Please rewrite the part of the records that opens with the line containing "относительный прирост на" and closes with the line containing "Installateur Alarme à Ludon-Médoc (33)", changing "Uncategorized" to "Miscellaneous" and keeping everything else the same. Leave the pictures out of your answer.

Dataset items
Segment Open
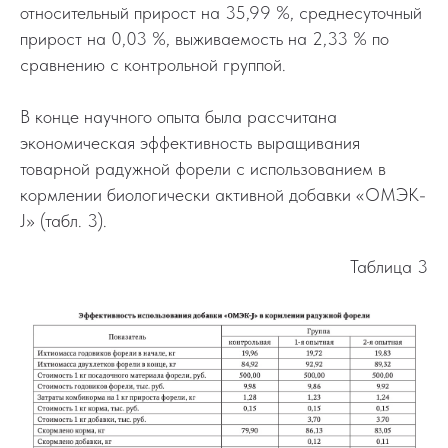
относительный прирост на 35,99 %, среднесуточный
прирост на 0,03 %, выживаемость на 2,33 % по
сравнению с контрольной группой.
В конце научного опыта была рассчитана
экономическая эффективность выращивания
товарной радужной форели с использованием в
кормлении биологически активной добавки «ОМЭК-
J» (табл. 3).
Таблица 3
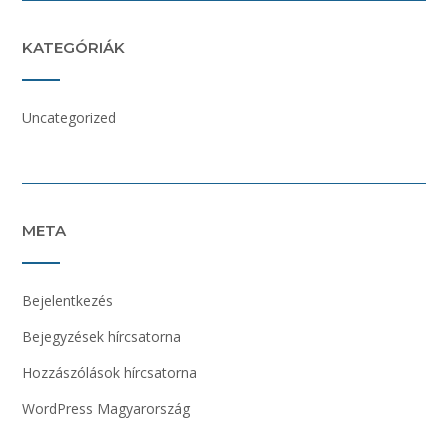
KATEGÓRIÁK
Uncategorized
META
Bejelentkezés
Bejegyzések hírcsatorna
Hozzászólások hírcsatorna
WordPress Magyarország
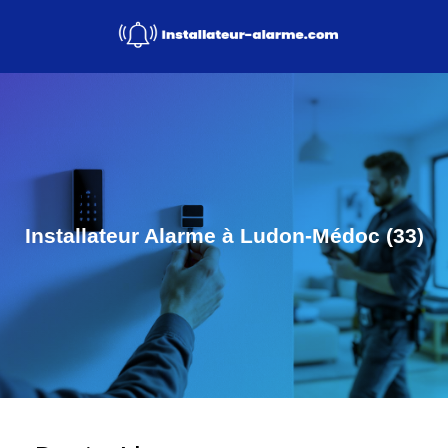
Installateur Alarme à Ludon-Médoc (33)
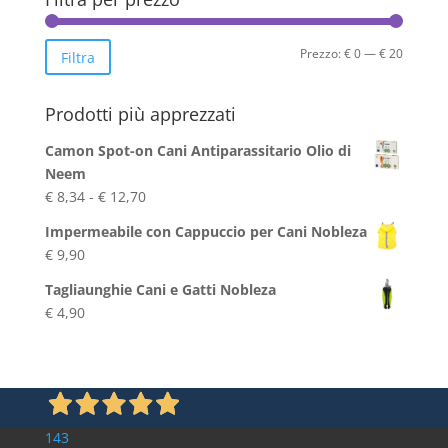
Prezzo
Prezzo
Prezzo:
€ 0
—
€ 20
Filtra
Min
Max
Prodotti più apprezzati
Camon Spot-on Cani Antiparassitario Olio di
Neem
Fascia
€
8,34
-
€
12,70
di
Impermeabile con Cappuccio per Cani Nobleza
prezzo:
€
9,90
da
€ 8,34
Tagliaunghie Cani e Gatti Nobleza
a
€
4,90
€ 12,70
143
Segment Closed
Segment Open
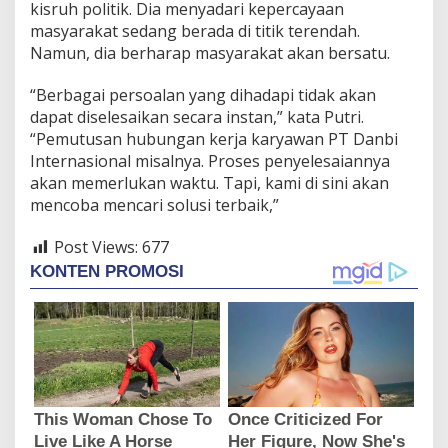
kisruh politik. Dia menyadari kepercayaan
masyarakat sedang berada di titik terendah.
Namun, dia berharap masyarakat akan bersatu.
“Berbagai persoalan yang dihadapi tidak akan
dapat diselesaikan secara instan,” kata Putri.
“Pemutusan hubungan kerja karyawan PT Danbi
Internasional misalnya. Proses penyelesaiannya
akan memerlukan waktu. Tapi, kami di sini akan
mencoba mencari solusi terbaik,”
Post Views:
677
Segment Closed
WRITTEN RESPONSE:
относительный прирост на 35,99 %, среднесуточный
прирост на 0,03 %, выживаемость на 2,33 % по
сравнению с контрольной группой.
В конце научного опыта была рассчитана
экономическая эффективность выращивания
товарной радужной форели с использованием в
кормлении биологически активной добавки «ОМЭК-
J» (табл. 3).
Таблица 3
KATEGÓRIÁK
Miscellaneous
META
Bejelentkezés
Bejegyzések hírcsatorna
Hozzászólások hírcsatorna
WordPress Magyarország
Installateur Alarme à Ludon-Médoc (33)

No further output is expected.